Summer 2023
By Kathy Clute
The Kidney Cancer Association (KCA) has made $650,000 in grants to three Dana-Farber researchers who are unlocking the molecular mechanisms of a disease that will be diagnosed in nearly 82,000 U.S. residents this year and claim the lives of more than 14,000.
The Texas-based organization is dedicated to finding a cure for kidney cancer by promoting scientific advances through an annual grant program and scientific symposiums. At the same time, it provides education and resources for patients and their caregivers. Since 2002, KCA has given nearly $1.4 million to Dana-Farber.
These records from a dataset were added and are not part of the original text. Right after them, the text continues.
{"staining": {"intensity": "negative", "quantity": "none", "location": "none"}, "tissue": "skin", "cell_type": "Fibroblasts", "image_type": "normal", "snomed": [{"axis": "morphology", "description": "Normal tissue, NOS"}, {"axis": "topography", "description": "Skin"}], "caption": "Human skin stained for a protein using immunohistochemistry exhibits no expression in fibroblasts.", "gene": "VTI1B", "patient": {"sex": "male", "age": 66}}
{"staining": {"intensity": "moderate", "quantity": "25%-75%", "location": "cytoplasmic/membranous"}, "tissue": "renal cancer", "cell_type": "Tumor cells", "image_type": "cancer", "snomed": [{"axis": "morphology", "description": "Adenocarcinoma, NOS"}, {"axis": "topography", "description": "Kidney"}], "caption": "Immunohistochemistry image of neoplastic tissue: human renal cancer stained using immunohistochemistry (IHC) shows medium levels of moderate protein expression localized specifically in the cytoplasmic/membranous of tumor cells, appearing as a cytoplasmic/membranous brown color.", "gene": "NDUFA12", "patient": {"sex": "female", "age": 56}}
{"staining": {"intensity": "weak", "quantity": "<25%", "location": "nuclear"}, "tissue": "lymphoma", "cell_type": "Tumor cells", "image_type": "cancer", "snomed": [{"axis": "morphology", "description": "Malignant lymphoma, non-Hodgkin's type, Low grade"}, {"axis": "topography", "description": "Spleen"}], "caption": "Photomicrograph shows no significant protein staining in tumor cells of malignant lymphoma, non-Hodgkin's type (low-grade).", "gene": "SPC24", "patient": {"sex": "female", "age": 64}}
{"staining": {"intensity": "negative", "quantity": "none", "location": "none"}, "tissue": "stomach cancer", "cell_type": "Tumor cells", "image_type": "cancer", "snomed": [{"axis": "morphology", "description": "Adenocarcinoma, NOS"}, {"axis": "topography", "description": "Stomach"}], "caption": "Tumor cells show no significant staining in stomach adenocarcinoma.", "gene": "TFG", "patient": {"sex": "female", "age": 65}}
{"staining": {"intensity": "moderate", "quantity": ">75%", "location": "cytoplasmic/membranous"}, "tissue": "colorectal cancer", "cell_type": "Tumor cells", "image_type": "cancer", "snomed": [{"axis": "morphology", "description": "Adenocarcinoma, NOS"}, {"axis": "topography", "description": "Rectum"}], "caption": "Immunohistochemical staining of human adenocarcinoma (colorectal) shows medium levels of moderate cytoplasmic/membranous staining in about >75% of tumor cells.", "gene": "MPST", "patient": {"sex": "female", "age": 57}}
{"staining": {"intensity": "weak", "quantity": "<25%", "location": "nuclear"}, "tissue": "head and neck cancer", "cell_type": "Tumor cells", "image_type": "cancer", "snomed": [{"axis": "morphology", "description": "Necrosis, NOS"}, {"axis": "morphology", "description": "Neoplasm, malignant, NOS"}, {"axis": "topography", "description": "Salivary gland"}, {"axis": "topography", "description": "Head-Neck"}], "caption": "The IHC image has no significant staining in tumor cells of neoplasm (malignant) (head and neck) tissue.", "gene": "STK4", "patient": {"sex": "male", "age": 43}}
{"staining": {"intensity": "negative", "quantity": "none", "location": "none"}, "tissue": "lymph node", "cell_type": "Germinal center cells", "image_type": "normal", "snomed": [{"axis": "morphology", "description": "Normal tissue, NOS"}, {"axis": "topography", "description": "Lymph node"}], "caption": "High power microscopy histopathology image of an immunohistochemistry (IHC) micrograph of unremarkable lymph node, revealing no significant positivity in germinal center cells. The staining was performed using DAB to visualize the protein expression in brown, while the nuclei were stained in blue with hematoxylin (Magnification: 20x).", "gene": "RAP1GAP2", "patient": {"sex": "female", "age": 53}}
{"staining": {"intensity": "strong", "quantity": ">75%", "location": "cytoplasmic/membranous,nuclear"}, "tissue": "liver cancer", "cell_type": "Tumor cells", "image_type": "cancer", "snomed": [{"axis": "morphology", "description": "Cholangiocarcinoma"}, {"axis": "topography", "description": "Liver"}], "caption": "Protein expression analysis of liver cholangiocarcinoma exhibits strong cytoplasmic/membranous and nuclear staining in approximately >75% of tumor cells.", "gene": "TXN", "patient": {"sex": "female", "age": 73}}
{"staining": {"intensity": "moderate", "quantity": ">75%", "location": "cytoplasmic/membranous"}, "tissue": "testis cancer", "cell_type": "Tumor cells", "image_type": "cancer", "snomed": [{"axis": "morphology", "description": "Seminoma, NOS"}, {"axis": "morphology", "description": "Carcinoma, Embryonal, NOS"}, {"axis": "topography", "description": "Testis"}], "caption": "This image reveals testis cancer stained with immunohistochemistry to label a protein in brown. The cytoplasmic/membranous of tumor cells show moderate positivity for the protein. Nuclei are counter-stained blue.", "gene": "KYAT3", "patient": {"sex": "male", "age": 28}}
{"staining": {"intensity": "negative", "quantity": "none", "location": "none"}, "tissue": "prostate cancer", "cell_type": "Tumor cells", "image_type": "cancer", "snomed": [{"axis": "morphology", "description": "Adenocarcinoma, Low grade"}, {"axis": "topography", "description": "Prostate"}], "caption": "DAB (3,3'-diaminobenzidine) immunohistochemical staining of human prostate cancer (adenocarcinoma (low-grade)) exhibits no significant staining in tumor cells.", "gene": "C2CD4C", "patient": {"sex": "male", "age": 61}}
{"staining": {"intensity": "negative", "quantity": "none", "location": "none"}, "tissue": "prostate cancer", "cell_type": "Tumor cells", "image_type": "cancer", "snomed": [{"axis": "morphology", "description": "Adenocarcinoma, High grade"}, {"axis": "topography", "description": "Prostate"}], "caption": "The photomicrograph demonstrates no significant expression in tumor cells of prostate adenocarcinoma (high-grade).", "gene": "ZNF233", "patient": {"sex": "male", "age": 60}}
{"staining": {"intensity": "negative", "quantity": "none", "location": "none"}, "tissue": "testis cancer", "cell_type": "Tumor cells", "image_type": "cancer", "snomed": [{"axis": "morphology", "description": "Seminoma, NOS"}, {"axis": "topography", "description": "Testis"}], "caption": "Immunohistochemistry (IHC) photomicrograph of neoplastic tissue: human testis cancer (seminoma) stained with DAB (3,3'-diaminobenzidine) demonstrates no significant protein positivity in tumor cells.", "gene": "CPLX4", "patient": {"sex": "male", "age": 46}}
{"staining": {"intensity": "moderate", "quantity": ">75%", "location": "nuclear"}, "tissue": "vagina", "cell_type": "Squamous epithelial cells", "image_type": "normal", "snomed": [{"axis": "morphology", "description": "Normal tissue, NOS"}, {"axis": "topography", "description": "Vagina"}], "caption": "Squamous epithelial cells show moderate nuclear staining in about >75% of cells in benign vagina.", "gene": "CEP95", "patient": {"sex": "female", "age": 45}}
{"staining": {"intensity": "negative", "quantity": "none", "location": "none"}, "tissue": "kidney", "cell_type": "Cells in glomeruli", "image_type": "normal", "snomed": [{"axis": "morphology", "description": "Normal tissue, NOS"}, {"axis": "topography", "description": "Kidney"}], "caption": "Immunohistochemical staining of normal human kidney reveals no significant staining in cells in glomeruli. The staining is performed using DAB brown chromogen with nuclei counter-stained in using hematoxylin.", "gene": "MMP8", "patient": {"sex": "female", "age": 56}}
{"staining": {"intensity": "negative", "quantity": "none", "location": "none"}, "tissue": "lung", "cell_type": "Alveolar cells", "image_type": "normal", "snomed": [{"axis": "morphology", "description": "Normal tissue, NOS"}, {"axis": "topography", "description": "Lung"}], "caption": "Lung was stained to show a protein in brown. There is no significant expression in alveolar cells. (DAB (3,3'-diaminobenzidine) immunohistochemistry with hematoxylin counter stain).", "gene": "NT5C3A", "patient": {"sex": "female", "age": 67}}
Toni Choueiri, MD, director of the Institute’s Kidney Cancer Center and of the Lank Center for Genitourinary Oncology, and the Jerome and Nancy Kohlberg Professor of Medicine, received KCA’s Advanced Discovery Award. His pioneering work has already led to FDA approval for an immune checkpoint inhibitor that dramatically extends disease-free survival in patients who have undergone surgery for clear cell renal cell carcinoma (ccRCC). However, the disease almost always recurs in patients who have metastatic ccRCC. With the KCA award, Choueiri and his team are focused on thwarting advanced disease with cytokine-induced memory-like (CIML) natural killer (NK) cells.
“Dana-Farber is bringing us closer to the day when these patients have effective treatments and, ultimately, a cure.”
Gretchen E. Vaughan, Kidney Cancer Association
KCA also honored Yufei Wang, PhD, and Srinivas Viswanathan, MD, PhD, with Trailblazer Awards, which go to promising early to mid-career investigators who are undertaking innovative research. Wang is genetically engineering CAR T cells, a highly effective form of immunotherapy in bloodborne cancers, to attack the cancer cells in the solid tumors found in kidney cancer.
Viswanathan is focusing on translocation renal cell carcinoma (tRCC), a rare but aggressive subtype of kidney cancer for which there is no targeted treatment. Only five percent of adult kidney cancers are of this type, but it accounts for up to 50 percent of such cancers in children. It is also notable for occurring in younger, female patients and responds poorly to therapies that are effective in ccRCC.
Gretchen E. Vaughan, president and CEO of the Kidney Cancer Association, noted that nearly 600,000 Americans are living with kidney and renal pelvis cancer. “Dana-Farber is bringing us closer to the day when these patients have effective treatments and, ultimately, a cure,” she said.